BRIEF. In the entries below, the lines from the one with "This is a C client library for the Riemann m" through the one with "site activity until" are to be copied exactly; both ends count.

*** Opening of RECORDS TO USE ***

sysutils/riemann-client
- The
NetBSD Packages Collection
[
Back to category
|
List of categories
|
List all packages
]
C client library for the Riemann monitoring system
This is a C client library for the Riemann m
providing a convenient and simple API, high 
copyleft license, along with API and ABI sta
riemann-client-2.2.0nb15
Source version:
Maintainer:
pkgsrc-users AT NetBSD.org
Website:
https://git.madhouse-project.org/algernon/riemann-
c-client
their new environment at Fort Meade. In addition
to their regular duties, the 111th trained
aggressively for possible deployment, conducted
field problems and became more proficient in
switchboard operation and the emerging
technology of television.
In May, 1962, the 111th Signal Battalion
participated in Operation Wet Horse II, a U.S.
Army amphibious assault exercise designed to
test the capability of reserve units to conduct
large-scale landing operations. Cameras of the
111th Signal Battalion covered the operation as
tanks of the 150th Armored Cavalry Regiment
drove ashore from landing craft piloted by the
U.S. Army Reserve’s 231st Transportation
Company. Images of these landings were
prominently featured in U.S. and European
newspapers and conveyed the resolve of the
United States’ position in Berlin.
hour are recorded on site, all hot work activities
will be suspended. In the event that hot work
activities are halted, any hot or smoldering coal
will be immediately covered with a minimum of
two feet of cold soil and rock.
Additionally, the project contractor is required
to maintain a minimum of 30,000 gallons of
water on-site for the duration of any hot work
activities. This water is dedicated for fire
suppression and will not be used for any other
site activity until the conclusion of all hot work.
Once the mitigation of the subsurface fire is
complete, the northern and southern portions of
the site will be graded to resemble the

*** Close of RECORDS TO USE ***
*** Opening of RECORDS TO USE ***

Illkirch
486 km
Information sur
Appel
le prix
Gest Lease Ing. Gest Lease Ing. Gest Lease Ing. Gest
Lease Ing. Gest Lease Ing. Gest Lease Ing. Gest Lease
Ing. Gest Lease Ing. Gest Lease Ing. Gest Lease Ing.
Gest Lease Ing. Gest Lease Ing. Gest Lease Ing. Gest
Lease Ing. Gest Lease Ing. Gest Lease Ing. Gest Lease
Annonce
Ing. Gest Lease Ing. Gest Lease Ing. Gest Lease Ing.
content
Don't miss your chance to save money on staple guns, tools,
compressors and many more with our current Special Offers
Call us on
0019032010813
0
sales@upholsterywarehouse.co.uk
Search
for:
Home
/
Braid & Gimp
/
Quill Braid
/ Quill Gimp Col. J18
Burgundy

*** Close of RECORDS TO USE ***

ANSWER SPACE.
This is a C client library for the Riemann m
providing a convenient and simple API, high 
copyleft license, along with API and ABI sta
riemann-client-2.2.0nb15
Source version:
Maintainer:
pkgsrc-users AT NetBSD.org
Website:
https://git.madhouse-project.org/algernon/riemann-
c-client
their new environment at Fort Meade. In addition
to their regular duties, the 111th trained
aggressively for possible deployment, conducted
field problems and became more proficient in
switchboard operation and the emerging
technology of television.
In May, 1962, the 111th Signal Battalion
participated in Operation Wet Horse II, a U.S.
Army amphibious assault exercise designed to
test the capability of reserve units to conduct
large-scale landing operations. Cameras of the
111th Signal Battalion covered the operation as
tanks of the 150th Armored Cavalry Regiment
drove ashore from landing craft piloted by the
U.S. Army Reserve’s 231st Transportation
Company. Images of these landings were
prominently featured in U.S. and European
newspapers and conveyed the resolve of the
United States’ position in Berlin.
hour are recorded on site, all hot work activities
will be suspended. In the event that hot work
activities are halted, any hot or smoldering coal
will be immediately covered with a minimum of
two feet of cold soil and rock.
Additionally, the project contractor is required
to maintain a minimum of 30,000 gallons of
water on-site for the duration of any hot work
activities. This water is dedicated for fire
suppression and will not be used for any other
site activity until the conclusion of all hot work.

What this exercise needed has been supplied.